FluSearch Index (FSI) – Fragen und Antworten
Verwendet FluSearch Index (FSI) alle denkbaren Suchbegriffe von Internetnutzern im Zusammenhang mit akuten Atemwegs-Infektionserkrankungen (ARI), die einen Anstieg der ARI-Aktivität anzeigen oder nur bestimmte Suchterme?
Kurze Antwort: Für den FSI werden nur ausgewählte Suchterme verwendet. Lange Antwort: Das Google FluSearch-Verfahren korreliert automatisch Millionen von Suchanfragen, die mit gewisser Signifikanz - entsprechend der Surveillance-Daten der Centers of Disease Control and Prevention (CDC) - auf einen Zusammenhang mit der Aktivität akuter Atemwegs-Infektionskrankheiten hinweisen. Dieses Vorgehen enthält jedoch einen systematischen Fehler, nämlich eine Art Zirkelschluß-Rückkopplung: Berichten die Medien über einen Anstieg der von Google gemeldeten Grippehäufigkeit, setzen mehr Surfer als zuvor Anfragen im Zusammenhang mit grippalen Infekten bei Google ab. Das Google-System kann wegen der automatisierten Bewertung von Anfragen die Ursache des Anstiegs nicht erkennen. Beim FluSearch Index wird hingegen die Nutzung von wirklichkeitsnahen Suchtermen analysiert, die realistisch vor allem Beschwerden und Krankheitsverläufe bei akuten Atemwegs-Infektionskrankheiten abbilden.

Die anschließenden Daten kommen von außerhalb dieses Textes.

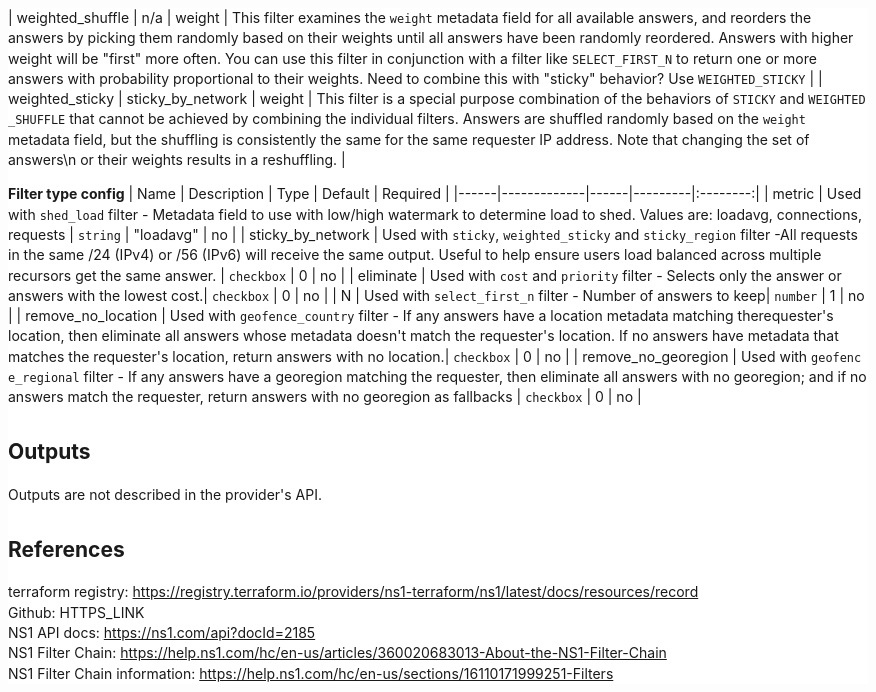 | weighted_shuffle | n/a | weight | This filter examines the `weight` metadata field for all available answers, and reorders the answers by picking them randomly based on their weights until all answers have been randomly reordered. Answers with higher weight will be "first" more often. You can use this filter in conjunction with a filter like `SELECT_FIRST_N` to return one or more answers with probability proportional to their weights. Need to combine this with "sticky" behavior? Use `WEIGHTED_STICKY` |
| weighted_sticky | sticky_by_network | weight | This filter is a special purpose combination of the behaviors of `STICKY` and `WEIGHTED_SHUFFLE` that cannot be achieved by combining the individual filters.  Answers are shuffled randomly based on the `weight` metadata field, but the shuffling is consistently the same for the same requester IP address.  Note that changing the set of answers\n or their weights results in a reshuffling. |

**Filter type config**
| Name | Description | Type | Default | Required |
|------|-------------|------|---------|:--------:|
| metric | Used with `shed_load` filter - Metadata field to use with low/high watermark to determine load to shed. Values are: loadavg, connections, requests  | `string` | "loadavg" | no |
| sticky_by_network | Used with `sticky`, `weighted_sticky` and `sticky_region` filter -All requests in the same /24 (IPv4) or /56 (IPv6) will receive the same output. Useful to help ensure users load balanced across multiple recursors get the same answer. | `checkbox` | 0 | no |
| eliminate | Used with `cost` and `priority` filter - Selects only the answer or answers with the lowest cost.| `checkbox` | 0 | no |
| N | Used with `select_first_n` filter - Number of answers to keep| `number` | 1 | no |
| remove_no_location | Used with `geofence_country` filter - If any answers have a location metadata matching therequester's location, then eliminate all answers whose metadata doesn't match the requester's location. If no answers have metadata that matches the requester's location, return answers with no location.| `checkbox` | 0 | no |
| remove_no_georegion | Used with `geofence_regional` filter - If any answers have a georegion matching the requester, then eliminate all answers with no georegion; and if no answers match the requester, return answers with no georegion as fallbacks | `checkbox` | 0 | no |

## Outputs

Outputs are not described in the provider's API.

## References

terraform registry: https://registry.terraform.io/providers/ns1-terraform/ns1/latest/docs/resources/record <br>
Github: HTTPS_LINK <br>
NS1 API docs: https://ns1.com/api?docId=2185 <br>
NS1 Filter Chain: https://help.ns1.com/hc/en-us/articles/360020683013-About-the-NS1-Filter-Chain <br>
NS1 Filter Chain information: https://help.ns1.com/hc/en-us/sections/16110171999251-Filters <br>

Beispiel: Der Begriff „Grippewelle“ bildet den von der Arbeitsgemeinschaft Influenza (Robert Koch-Institut, Nationalen Referenzzentrum für Influenza, Deutsches Grünes Kreuz und finanzierende Pharmaunternehmen) beschriebenen Praxis-Index (hier bei www.Medrat.de „AGI-Index“ genannt) gut ab. Anstiege des AGI-Index spiegeln sich also in Anstiegen der Suchmaschinenanfragen zum Begriff Grippewelle wider.
Trotzdem ist der Begriff völlig ungeeignet, um das tatsächliche Krankheitsgeschehen in der Bevölkerung zu erfassen. Kaum ein Betroffener mit grippalem Infekt, der zum Beispiel an Schüttelfrost, hohem Fieber, Halsweh, Schnupfen, Husten oder starkem Krankheitsgefühl leidet, wird primär den Suchbegriff „Grippewelle“ verwenden. Selbst Suchbegriffe wie „Grippe“ oder „Influenza“ sind nach den Analysen von multi MED vision nur von nachrangiger Bedeutung. Im Vordergrund stehen all jene Suchanfragen, die das Syndrom „grippaler Infekt“ und/oder „Grippe“ am besten beschreiben.
Übrigens: Die Aufgabe, für ausgewählte Krankheits-Syndrome geeignete Suchwort-Cluster zu finden, kann von Statistikern alleine nicht gelöst werden. Auch Health Professionals liefern oft nur ungeeignete Beiträge. Schließlich ist eines ihrer berufstypischen Charakteristika das Gefangensein in der eigenen Fachsprache. Wie viele Untersuchungen der vergangenen Jahre wiederholt gezeigt haben, können zum Beispiel die meisten Ärzte diese Sprachbarriere nicht überschreiten (und sich für Patienten verständlich ausdrücken). Für Projekte wie den FluSearch Index ist vielmehr eine genaue Kenntnis von Sprache und Sprachnutzung durch die erfassten betroffenen Zielgruppen unabdingbar. Hierbei sind auch sprachliche Besonderheit (Region, Sozialstruktur, Altersgruppen) in ihrer Auswirkung zu berücksichtigen.
Beispiel: Einer der renommiertesten Gastroenterologen des 20. Jahrhunderts, der Belgier Prof. Dr. Guido N. J. Tytgat, resümmierte vor knapp zehn Jahren frustriert: „70 Prozent der Patienten mit Sodbrennen, kennen und benutzen den Begriff Sodbrennen überhaupt nicht“. Wenn Ärzte dies nicht wisssen – wie sollen sie dann jemeils eine korrekte Diagnose stellen? (Tytgat GN: GERD remains an intriguing enigma. Gastroenterology. 2001 Mar;120(4):787.)